_Passage to read_.
----

There are gastrointestinal motility tests used to check transit times and for certain diseases; examples of motility tests include: gastrointestinal transit scintigraphy, radiopaque marker tests, hydrogen breath test, and esophageal manometry. You should explore what these tests (and others you may encounter) are traditionally used for and how they work.

GI Diseases

The following GI diseases will be covered in this section:

  • Irritable Bowel Syndrome (IBS)
  • Gastroesophageal Reflux Disease (GERD)
  • Celiac Disease
  • Diverticulitis

When you are evaluating the case study, you will notice it is focused on IBS and GERD, as this combination is common in practice. However, you will be provided with an overview and recommendations related to celiac disease and diverticulitis to use in practice.

Irritable Bowel Syndrome

Irritable bowel syndrome (IBS) is a common gastrointestinal (GI) disorder of gut-brain interaction characterized by recurrent abdominal pain associated with altered bowel habits.

----

(Stored data)
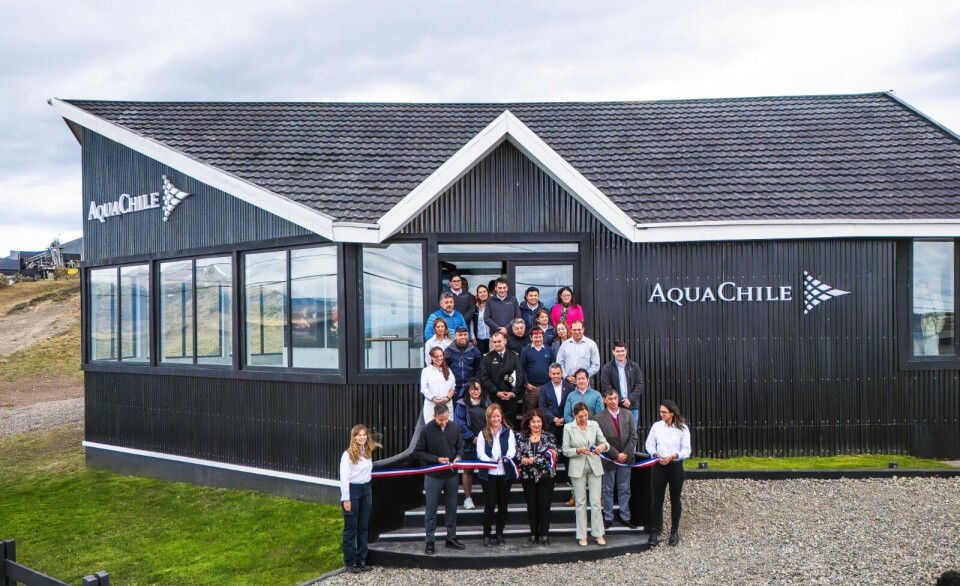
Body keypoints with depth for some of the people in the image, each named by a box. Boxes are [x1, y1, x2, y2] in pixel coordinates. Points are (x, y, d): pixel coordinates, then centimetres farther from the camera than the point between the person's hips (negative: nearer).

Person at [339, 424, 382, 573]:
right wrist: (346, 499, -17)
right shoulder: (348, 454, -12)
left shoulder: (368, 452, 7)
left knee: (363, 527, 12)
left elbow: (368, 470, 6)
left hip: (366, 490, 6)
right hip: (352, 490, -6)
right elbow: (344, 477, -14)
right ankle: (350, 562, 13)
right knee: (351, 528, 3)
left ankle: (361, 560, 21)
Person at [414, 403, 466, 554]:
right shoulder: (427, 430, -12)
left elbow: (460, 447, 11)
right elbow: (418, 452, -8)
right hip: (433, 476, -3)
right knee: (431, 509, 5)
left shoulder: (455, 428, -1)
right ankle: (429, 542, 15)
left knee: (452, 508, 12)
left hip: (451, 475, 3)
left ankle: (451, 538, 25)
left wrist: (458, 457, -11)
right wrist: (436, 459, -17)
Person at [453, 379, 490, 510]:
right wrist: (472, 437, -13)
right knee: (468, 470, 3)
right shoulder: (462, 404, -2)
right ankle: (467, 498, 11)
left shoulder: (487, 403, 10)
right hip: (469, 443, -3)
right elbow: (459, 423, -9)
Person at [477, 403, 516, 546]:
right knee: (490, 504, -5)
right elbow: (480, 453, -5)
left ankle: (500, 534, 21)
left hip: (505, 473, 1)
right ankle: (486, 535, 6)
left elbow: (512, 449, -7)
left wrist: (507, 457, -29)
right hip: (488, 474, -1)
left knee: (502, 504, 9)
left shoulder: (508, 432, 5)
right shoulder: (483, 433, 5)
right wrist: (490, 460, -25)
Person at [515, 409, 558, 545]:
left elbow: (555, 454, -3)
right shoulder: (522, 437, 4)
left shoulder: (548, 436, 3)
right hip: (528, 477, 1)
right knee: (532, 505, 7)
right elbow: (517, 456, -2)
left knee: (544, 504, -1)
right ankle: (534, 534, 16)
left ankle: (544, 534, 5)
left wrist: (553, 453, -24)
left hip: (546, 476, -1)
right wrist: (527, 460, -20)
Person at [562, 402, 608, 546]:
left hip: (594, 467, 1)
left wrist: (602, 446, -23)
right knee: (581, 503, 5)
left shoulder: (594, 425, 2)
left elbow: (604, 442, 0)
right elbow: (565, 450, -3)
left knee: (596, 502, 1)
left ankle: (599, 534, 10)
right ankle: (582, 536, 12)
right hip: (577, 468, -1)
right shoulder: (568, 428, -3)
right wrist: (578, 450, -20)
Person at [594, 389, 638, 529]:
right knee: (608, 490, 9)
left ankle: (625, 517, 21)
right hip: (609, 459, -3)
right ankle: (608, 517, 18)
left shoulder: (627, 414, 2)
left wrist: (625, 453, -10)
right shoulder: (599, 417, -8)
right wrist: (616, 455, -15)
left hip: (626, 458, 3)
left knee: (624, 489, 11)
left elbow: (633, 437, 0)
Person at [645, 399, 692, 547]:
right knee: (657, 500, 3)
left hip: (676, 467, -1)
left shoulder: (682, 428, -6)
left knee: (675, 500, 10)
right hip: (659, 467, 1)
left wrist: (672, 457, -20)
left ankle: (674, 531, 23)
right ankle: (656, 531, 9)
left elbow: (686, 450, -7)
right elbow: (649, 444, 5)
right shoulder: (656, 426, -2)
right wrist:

----

_Exercise tasks_.
1 - Answer these from the passage on GI diseases:
(a) Which two diseases is the case study focused on?
(b) How many GI diseases does the section list as covered?
(c) What characterizes irritable bowel syndrome?
2 - Rewrite the passage on GI diseases, everything from "The following GI" down to "altered bowel habits.", changing "case study" to "clinical scenario".
3 - Translate this sentence from the passage on GI diseases into Spanish: "Irritable bowel syndrome (IBS) is a common gastrointestinal (GI) disorder of gut-brain interaction characterized by recurrent abdominal pain associated with altered bowel habits."

_Responses by item number_.
1 -
(a) IBS and GERD
(b) Four
(c) Recurrent abdominal pain associated with altered bowel habits

2 -
The following GI diseases will be covered in this section:

  • Irritable Bowel Syndrome (IBS)
  • Gastroesophageal Reflux Disease (GERD)
  • Celiac Disease
  • Diverticulitis

When you are evaluating the clinical scenario, you will notice it is focused on IBS and GERD, as this combination is common in practice. However, you will be provided with an overview and recommendations related to celiac disease and diverticulitis to use in practice.

Irritable Bowel Syndrome

Irritable bowel syndrome (IBS) is a common gastrointestinal (GI) disorder of gut-brain interaction characterized by recurrent abdominal pain associated with altered bowel habits.

3 - El síndrome del intestino irritable (SII) es un trastorno gastrointestinal (GI) común de la interacción intestino-cerebro, caracterizado por dolor abdominal recurrente asociado a alteraciones del hábito intestinal.